If the OP is actually interested in the simple time delay between the files, then computing the cross-correlation function and finding the delay parameter $\tau$ that maximizes this function would provide a reasonable estimate of the delay.
However delay and phase are not the same thing. For a fixed delay, the phase for every frequency component in the signal will be increasing in the negative direction versus frequency, with a slope that is larger for a larger delay (this is the basic property of "linear phase" filters which provide a fixed delay and therefore no group-delay distortion).
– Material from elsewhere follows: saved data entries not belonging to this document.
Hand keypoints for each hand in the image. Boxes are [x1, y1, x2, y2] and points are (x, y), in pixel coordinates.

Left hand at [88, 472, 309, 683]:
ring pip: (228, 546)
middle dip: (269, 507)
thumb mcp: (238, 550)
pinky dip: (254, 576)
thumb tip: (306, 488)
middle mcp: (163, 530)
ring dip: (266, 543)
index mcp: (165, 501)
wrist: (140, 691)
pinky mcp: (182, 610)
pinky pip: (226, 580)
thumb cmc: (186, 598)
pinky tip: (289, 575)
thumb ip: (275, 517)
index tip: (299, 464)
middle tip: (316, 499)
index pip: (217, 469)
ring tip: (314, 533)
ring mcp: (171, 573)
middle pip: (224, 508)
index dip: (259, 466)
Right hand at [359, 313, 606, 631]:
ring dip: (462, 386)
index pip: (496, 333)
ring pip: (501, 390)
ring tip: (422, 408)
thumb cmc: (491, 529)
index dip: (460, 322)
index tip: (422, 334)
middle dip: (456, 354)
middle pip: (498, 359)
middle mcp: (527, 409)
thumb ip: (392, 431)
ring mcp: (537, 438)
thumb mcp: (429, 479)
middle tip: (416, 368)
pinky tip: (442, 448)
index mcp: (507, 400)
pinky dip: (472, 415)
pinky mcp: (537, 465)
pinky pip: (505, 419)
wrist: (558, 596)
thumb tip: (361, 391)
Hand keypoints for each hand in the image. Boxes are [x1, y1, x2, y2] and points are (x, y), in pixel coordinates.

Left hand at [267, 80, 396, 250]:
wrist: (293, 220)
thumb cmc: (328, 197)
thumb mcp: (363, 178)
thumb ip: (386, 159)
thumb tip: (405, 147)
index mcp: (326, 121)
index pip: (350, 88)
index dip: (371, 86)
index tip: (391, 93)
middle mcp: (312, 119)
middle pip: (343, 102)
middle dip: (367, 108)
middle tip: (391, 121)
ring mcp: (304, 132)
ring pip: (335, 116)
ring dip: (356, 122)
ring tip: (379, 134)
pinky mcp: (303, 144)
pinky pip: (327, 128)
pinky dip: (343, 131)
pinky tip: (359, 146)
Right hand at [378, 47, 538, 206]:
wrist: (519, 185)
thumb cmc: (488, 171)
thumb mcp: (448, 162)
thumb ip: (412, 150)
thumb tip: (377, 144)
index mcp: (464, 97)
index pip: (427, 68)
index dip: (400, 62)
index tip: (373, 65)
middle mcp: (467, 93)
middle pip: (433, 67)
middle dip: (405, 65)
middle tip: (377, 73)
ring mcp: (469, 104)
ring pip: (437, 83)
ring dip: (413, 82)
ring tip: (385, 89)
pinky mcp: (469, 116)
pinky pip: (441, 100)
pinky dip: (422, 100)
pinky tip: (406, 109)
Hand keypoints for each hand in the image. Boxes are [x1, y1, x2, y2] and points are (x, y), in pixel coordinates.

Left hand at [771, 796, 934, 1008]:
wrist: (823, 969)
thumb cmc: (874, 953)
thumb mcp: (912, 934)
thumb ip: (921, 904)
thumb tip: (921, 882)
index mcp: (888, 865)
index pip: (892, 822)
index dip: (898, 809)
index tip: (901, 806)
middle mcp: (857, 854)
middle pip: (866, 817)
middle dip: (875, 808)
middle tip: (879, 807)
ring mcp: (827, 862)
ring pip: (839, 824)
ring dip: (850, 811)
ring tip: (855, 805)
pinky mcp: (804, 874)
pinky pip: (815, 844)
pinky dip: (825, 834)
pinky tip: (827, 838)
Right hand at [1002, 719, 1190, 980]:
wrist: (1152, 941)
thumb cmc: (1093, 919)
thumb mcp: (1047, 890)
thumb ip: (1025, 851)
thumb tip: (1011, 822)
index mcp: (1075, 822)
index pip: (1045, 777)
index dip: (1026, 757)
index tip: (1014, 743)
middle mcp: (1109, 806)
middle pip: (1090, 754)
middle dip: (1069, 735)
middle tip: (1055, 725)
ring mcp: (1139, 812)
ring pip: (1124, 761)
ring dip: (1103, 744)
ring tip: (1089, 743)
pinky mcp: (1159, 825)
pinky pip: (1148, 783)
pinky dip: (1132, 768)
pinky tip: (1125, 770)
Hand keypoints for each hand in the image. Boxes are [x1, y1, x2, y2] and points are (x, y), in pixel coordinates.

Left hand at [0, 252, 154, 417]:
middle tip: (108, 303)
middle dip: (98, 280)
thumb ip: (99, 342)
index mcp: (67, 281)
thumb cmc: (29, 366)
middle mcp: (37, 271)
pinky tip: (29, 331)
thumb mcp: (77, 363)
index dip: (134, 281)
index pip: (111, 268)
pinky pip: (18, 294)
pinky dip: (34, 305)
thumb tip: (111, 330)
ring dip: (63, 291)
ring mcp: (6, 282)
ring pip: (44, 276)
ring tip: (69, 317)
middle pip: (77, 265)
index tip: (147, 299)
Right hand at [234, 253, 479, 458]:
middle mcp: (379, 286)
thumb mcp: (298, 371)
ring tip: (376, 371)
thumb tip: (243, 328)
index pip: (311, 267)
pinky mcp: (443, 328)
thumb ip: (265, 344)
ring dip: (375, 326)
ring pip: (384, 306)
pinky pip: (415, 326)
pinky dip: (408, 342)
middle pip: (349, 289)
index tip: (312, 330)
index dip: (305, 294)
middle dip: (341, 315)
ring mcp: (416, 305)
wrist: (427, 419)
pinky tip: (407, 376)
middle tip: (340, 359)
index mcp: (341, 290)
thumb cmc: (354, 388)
If the OP is truly interested in the phase characteristics between the waveforms; meaning the phase for every frequency component (or more specifically the frequency response, including magnitude and phase), then the Wiener-Hopf equations can be used to determine this: given signal $A$ that passes through a distortion channel to create signal $B$, we can use the Wiener-Hopf equations to determine the channel from $A$ and $B$ as a frequency response showing how the amplitude and phase is varied for every frequency component. I detail this further at this post here:
Compensating Loudspeaker frequency response in an audio signal
and
How determine the delay in my signal practically
Depending on the order in which we use $A$ and $B$ in the Wiener-Hopf equations, we can either determine the channel or the compensation to equalize for the effects of the channel (for subsequent waveforms that pass through the same channel). This is a linear equalization approach, which is less effective for channels with deep frequency nulls (multipath fading with long delay spreads) as it will lead to noise enhancement at those nulls compared to non-linear equalization approaches.